Guilin is considered by many the number one scenic spot in China. Solitary water-scarred limestone mountains rise out of the green plain, their peaks hidden in swirling mists. Below, the caramel water of the River Li twist away to the sea, fed by underground streams. The scenery conveys a sense of mystery, a languid brooding silence prevails. The city, situated in the northeast corner of the Guangxi Zhuang Autonomous Region, has been a favorite subject of painters and poets for centuries.
Guilin was founded under Qin Shi Huang Di in 214 B.C. as a small settlement on the Li Jiang. The town grew following the construction of a canal linking the river with another further north, giving a connection to the Yangzi. The emperor could thus send food and provisions by water from the Yangzi plains to the imperial armies in the far south. The town become the provincial capital under the Ming (1368-1644) and remained so until 1914 when the capital was moved to Nanning. Guilin became capital again in 1936. During the Sino-Japanese war it became a center of resistance to the invasion but was badly damaged during the fighting. Five years after the Communists gained power the capital was once again moved to Nanning.

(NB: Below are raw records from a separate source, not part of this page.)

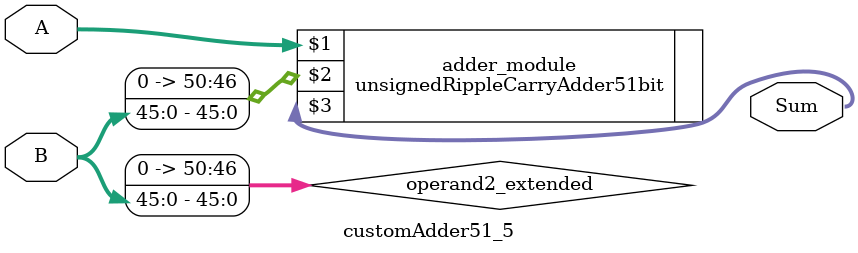
<source format=v>
module customAdder51_5(
                        input [50 : 0] A,
                        input [45 : 0] B,
                        
                        output [51 : 0] Sum
                );

        wire [50 : 0] operand2_extended;
        
        assign operand2_extended =  {5'b0, B};
        
        unsignedRippleCarryAdder51bit adder_module(
            A,
            operand2_extended,
            Sum
        );
        
        endmodule
        
</source>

There are numerous limestone hills within the boundaries of Guilin. These offer a superb view of the surrounding countryside. There are also many excursions to the hills outside the town, where you can explore the caves, see the rock carvings, and visit old temples.
One of the most spectacular trips you will make m China is the journey by boat downstream from Guilin. If you are particularly fortunate you may even see the Li Jiang fishermen using trained cormorants. The cormorants dive into the water, trap fish in their beaks, and bring them back to the fishermen’s boat. Warning; For many visitors Guilin has become a “tourist trap” with inadequate hotels poor restaurants and local hustlers. For some the Li River trip is the only worthwhile part of the visit to the city. Free-lance travelers should note that, after arriving in Guilin. It is time consuming to get bus-train-air tickets or onward reservations. Many “free-lancers” forsake a visit to Guilin altogether and go instead to Yangshuo some 50 miles to the south. The scenery is the same but the village is peaceful.